Will we explore basic symbolic computing inside Python. In symbolic computing, the software is able to compute \(2x = x+x\) or \(\int_0^x x^2 dx = \tfrac{x^3}{3}\) without having a numerical value for \(x\). Popular software includes, Maple, Mathematica, and Sage; Python’s sympy is a basic in-house substitute, which we will explore.
import sympy as sym
x = sym.pi # the digit pi
print(x)
## pi
print("#############")
## #############
print(x.evalf())
## 3.14159265358979
print("#############")
## #############
print(x.evalf(100))
## 3.141592653589793238462643383279502884197169399375105820974944592307816406286208998628034825342117068
print("#############")
## #############
x = sym.Symbol('x') # you got to tell Python that x is symbol
print(sym.simplify((x + x)))
## 2*x
y = sym.Symbol('y')
y=sym.integrate(3 * x ** 2, x) # integrate 3x^2
print(y)
## x**3
print("#############")
## #############
We can also do linear algebra
a = sym.Symbol('a')
b = sym.Symbol('b')
c = sym.Symbol('c')
d = sym.Symbol('d')
M = sym.Symbol('M')
M=sym.Matrix([[a, b], [c, d]])
print(M)
## Matrix([[a, b], [c, d]])
print("#############")
## #############
print(M.det())
## a*d - b*c
print("#############")
## #############
print(M.T)
## Matrix([[a, c], [b, d]])
print("#############")
## #############
print(M.eigenvects())
## [(a/2 + d/2 - sqrt(a**2 - 2*a*d + 4*b*c + d**2)/2, 1, [Matrix([
## [-d/c + (a/2 + d/2 - sqrt(a**2 - 2*a*d + 4*b*c + d**2)/2)/c],
## [ 1]])]), (a/2 + d/2 + sqrt(a**2 - 2*a*d + 4*b*c + d**2)/2, 1, [Matrix([
## [-d/c + (a/2 + d/2 + sqrt(a**2 - 2*a*d + 4*b*c + d**2)/2)/c],
## [ 1]])])]
print("#############")
## #############
Msub = M.subs(a,1).subs(b,1).subs(c,1).subs(d,0)
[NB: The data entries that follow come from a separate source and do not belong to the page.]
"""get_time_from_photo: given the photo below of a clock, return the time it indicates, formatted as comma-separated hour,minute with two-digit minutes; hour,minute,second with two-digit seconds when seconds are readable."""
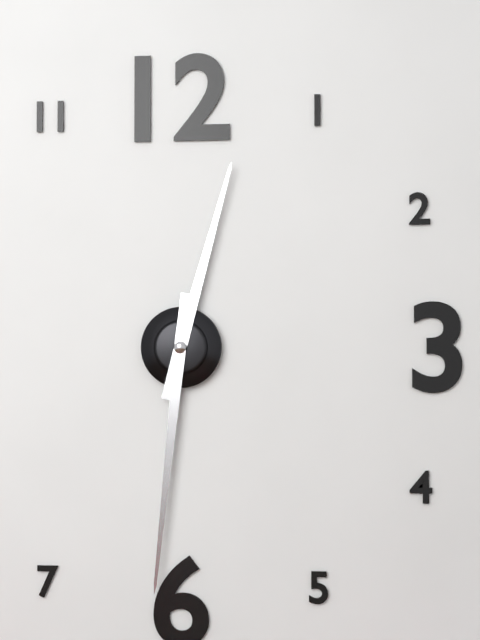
12,31
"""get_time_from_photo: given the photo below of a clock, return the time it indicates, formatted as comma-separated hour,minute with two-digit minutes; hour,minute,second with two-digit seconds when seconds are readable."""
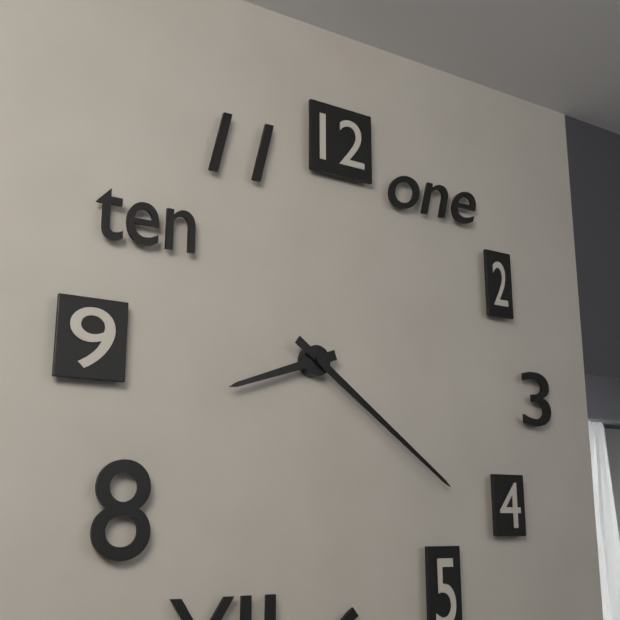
8,21
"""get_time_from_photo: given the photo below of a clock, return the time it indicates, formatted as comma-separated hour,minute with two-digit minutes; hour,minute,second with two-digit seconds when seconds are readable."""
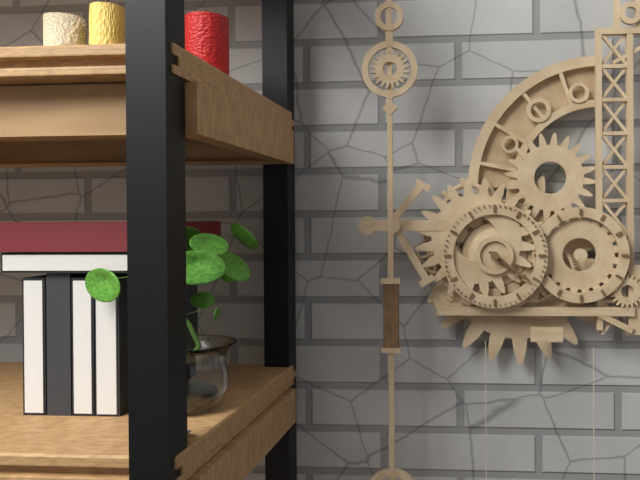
4,21
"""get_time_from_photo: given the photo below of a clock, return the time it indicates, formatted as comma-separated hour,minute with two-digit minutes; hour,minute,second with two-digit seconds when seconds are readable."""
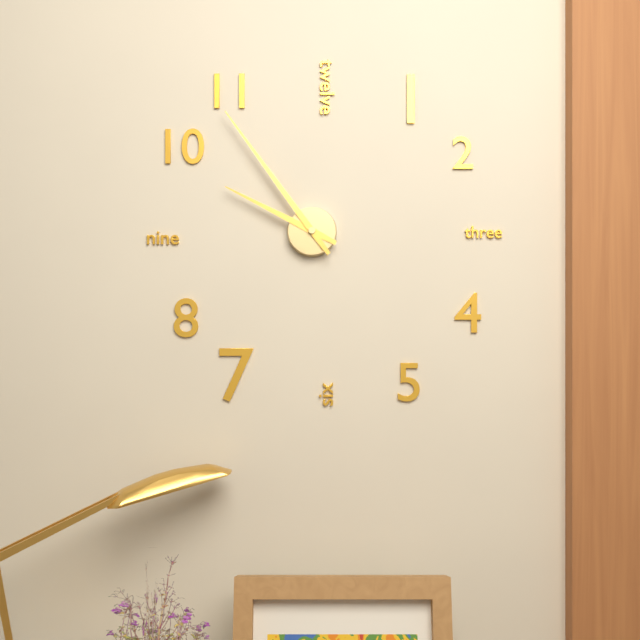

values = Msub.eigenvects()
print("#############")
## #############
print(values)
## [(1/2 - sqrt(5)/2, 1, [Matrix([
## [1/2 - sqrt(5)/2],
## [ 1]])]), (1/2 + sqrt(5)/2, 1, [Matrix([
## [1/2 + sqrt(5)/2],
## [ 1]])])]
print("#############")
## #############
Consider the three state Markov chain on \(\{1,2,3\}\) where \[p_{11} = p = 1-p_{12}\] \[p_{22} = q=1- p_{23}\] and \[p_{31}=1.\]
We will consider the case where \(q \in (0,1)\) is fixed, but will think of \(p \to 1\).
Write down the transition matrix.
Suppose the Markov chain \(X\) with these transition probabilities starts in state \(1\). Let \(T = \inf\{n \geq 1: X_n = 1\}\). Compute (by brute force) \(\mathbb{E}(T)\).
Find the stationary distribution of the transition matrix.
Simulate the chain, and leave \(p\) and \(q\) as variables that you can choose.
See that all your findings and answers are consistent.